Given task => Can you copy every line of the records below word for word, in the same order?

Supplied information =>
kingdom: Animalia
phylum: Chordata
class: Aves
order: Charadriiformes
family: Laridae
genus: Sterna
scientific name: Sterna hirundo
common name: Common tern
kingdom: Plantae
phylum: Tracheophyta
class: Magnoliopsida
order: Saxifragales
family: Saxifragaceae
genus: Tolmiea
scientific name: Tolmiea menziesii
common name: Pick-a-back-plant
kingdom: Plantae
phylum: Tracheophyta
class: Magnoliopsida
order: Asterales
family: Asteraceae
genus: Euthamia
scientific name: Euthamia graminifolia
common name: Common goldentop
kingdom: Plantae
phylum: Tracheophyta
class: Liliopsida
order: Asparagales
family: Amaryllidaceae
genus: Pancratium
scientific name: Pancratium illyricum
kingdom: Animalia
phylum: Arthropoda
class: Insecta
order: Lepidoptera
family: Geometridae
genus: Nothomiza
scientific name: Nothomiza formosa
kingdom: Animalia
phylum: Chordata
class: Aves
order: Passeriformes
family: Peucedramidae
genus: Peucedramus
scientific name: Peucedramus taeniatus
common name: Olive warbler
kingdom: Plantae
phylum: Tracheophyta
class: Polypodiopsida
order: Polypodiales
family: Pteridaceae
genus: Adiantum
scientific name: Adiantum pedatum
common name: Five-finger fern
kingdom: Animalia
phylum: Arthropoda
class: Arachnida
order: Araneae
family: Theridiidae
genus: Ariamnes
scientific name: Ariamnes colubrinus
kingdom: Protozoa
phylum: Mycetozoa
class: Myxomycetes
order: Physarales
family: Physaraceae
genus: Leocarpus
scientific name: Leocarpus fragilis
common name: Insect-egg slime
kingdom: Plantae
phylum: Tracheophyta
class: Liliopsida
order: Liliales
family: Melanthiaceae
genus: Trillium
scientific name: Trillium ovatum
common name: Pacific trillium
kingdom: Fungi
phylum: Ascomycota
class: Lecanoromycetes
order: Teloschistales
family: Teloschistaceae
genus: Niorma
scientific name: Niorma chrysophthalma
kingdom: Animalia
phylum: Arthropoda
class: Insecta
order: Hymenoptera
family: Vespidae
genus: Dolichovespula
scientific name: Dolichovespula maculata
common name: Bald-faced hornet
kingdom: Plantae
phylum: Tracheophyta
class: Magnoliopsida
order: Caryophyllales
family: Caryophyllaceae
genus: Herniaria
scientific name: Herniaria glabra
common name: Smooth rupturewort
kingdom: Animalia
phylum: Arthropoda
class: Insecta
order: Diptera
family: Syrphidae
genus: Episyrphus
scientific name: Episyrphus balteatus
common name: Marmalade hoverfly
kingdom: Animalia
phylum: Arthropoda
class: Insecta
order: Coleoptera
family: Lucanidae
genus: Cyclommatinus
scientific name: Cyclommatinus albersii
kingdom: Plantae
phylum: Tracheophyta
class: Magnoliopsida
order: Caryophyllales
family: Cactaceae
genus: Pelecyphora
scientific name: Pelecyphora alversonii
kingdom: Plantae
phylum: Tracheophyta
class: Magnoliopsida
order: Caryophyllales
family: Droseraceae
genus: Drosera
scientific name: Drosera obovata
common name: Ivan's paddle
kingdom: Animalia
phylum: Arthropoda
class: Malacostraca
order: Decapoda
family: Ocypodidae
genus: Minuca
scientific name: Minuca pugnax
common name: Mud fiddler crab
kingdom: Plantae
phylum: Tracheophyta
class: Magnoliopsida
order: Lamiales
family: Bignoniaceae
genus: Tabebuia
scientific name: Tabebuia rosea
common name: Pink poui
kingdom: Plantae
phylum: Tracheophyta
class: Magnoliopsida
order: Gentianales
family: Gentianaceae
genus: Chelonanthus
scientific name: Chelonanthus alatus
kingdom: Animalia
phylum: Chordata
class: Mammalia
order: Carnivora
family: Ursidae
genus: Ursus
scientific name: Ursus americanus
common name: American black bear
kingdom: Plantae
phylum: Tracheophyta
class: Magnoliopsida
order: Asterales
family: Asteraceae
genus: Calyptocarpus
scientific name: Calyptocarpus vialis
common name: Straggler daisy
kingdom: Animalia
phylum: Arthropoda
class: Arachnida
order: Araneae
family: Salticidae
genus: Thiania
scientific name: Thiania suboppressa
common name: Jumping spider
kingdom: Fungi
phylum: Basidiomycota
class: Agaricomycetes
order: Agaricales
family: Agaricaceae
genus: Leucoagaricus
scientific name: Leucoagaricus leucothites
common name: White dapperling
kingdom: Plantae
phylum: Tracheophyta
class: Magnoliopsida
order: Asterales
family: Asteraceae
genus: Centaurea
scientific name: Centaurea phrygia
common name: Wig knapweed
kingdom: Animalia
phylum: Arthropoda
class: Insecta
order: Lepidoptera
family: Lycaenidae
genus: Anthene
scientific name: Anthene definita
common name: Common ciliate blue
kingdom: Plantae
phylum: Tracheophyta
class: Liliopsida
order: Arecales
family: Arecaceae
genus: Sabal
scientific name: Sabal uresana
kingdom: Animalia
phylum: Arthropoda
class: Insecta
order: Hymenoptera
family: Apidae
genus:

Problem solution =>
kingdom: Animalia
phylum: Chordata
class: Aves
order: Charadriiformes
family: Laridae
genus: Sterna
scientific name: Sterna hirundo
common name: Common tern
kingdom: Plantae
phylum: Tracheophyta
class: Magnoliopsida
order: Saxifragales
family: Saxifragaceae
genus: Tolmiea
scientific name: Tolmiea menziesii
common name: Pick-a-back-plant
kingdom: Plantae
phylum: Tracheophyta
class: Magnoliopsida
order: Asterales
family: Asteraceae
genus: Euthamia
scientific name: Euthamia graminifolia
common name: Common goldentop
kingdom: Plantae
phylum: Tracheophyta
class: Liliopsida
order: Asparagales
family: Amaryllidaceae
genus: Pancratium
scientific name: Pancratium illyricum
kingdom: Animalia
phylum: Arthropoda
class: Insecta
order: Lepidoptera
family: Geometridae
genus: Nothomiza
scientific name: Nothomiza formosa
kingdom: Animalia
phylum: Chordata
class: Aves
order: Passeriformes
family: Peucedramidae
genus: Peucedramus
scientific name: Peucedramus taeniatus
common name: Olive warbler
kingdom: Plantae
phylum: Tracheophyta
class: Polypodiopsida
order: Polypodiales
family: Pteridaceae
genus: Adiantum
scientific name: Adiantum pedatum
common name: Five-finger fern
kingdom: Animalia
phylum: Arthropoda
class: Arachnida
order: Araneae
family: Theridiidae
genus: Ariamnes
scientific name: Ariamnes colubrinus
kingdom: Protozoa
phylum: Mycetozoa
class: Myxomycetes
order: Physarales
family: Physaraceae
genus: Leocarpus
scientific name: Leocarpus fragilis
common name: Insect-egg slime
kingdom: Plantae
phylum: Tracheophyta
class: Liliopsida
order: Liliales
family: Melanthiaceae
genus: Trillium
scientific name: Trillium ovatum
common name: Pacific trillium
kingdom: Fungi
phylum: Ascomycota
class: Lecanoromycetes
order: Teloschistales
family: Teloschistaceae
genus: Niorma
scientific name: Niorma chrysophthalma
kingdom: Animalia
phylum: Arthropoda
class: Insecta
order: Hymenoptera
family: Vespidae
genus: Dolichovespula
scientific name: Dolichovespula maculata
common name: Bald-faced hornet
kingdom: Plantae
phylum: Tracheophyta
class: Magnoliopsida
order: Caryophyllales
family: Caryophyllaceae
genus: Herniaria
scientific name: Herniaria glabra
common name: Smooth rupturewort
kingdom: Animalia
phylum: Arthropoda
class: Insecta
order: Diptera
family: Syrphidae
genus: Episyrphus
scientific name: Episyrphus balteatus
common name: Marmalade hoverfly
kingdom: Animalia
phylum: Arthropoda
class: Insecta
order: Coleoptera
family: Lucanidae
genus: Cyclommatinus
scientific name: Cyclommatinus albersii
kingdom: Plantae
phylum: Tracheophyta
class: Magnoliopsida
order: Caryophyllales
family: Cactaceae
genus: Pelecyphora
scientific name: Pelecyphora alversonii
kingdom: Plantae
phylum: Tracheophyta
class: Magnoliopsida
order: Caryophyllales
family: Droseraceae
genus: Drosera
scientific name: Drosera obovata
common name: Ivan's paddle
kingdom: Animalia
phylum: Arthropoda
class: Malacostraca
order: Decapoda
family: Ocypodidae
genus: Minuca
scientific name: Minuca pugnax
common name: Mud fiddler crab
kingdom: Plantae
phylum: Tracheophyta
class: Magnoliopsida
order: Lamiales
family: Bignoniaceae
genus: Tabebuia
scientific name: Tabebuia rosea
common name: Pink poui
kingdom: Plantae
phylum: Tracheophyta
class: Magnoliopsida
order: Gentianales
family: Gentianaceae
genus: Chelonanthus
scientific name: Chelonanthus alatus
kingdom: Animalia
phylum: Chordata
class: Mammalia
order: Carnivora
family: Ursidae
genus: Ursus
scientific name: Ursus americanus
common name: American black bear
kingdom: Plantae
phylum: Tracheophyta
class: Magnoliopsida
order: Asterales
family: Asteraceae
genus: Calyptocarpus
scientific name: Calyptocarpus vialis
common name: Straggler daisy
kingdom: Animalia
phylum: Arthropoda
class: Arachnida
order: Araneae
family: Salticidae
genus: Thiania
scientific name: Thiania suboppressa
common name: Jumping spider
kingdom: Fungi
phylum: Basidiomycota
class: Agaricomycetes
order: Agaricales
family: Agaricaceae
genus: Leucoagaricus
scientific name: Leucoagaricus leucothites
common name: White dapperling
kingdom: Plantae
phylum: Tracheophyta
class: Magnoliopsida
order: Asterales
family: Asteraceae
genus: Centaurea
scientific name: Centaurea phrygia
common name: Wig knapweed
kingdom: Animalia
phylum: Arthropoda
class: Insecta
order: Lepidoptera
family: Lycaenidae
genus: Anthene
scientific name: Anthene definita
common name: Common ciliate blue
kingdom: Plantae
phylum: Tracheophyta
class: Liliopsida
order: Arecales
family: Arecaceae
genus: Sabal
scientific name: Sabal uresana
kingdom: Animalia
phylum: Arthropoda
class: Insecta
order: Hymenoptera
family: Apidae
genus:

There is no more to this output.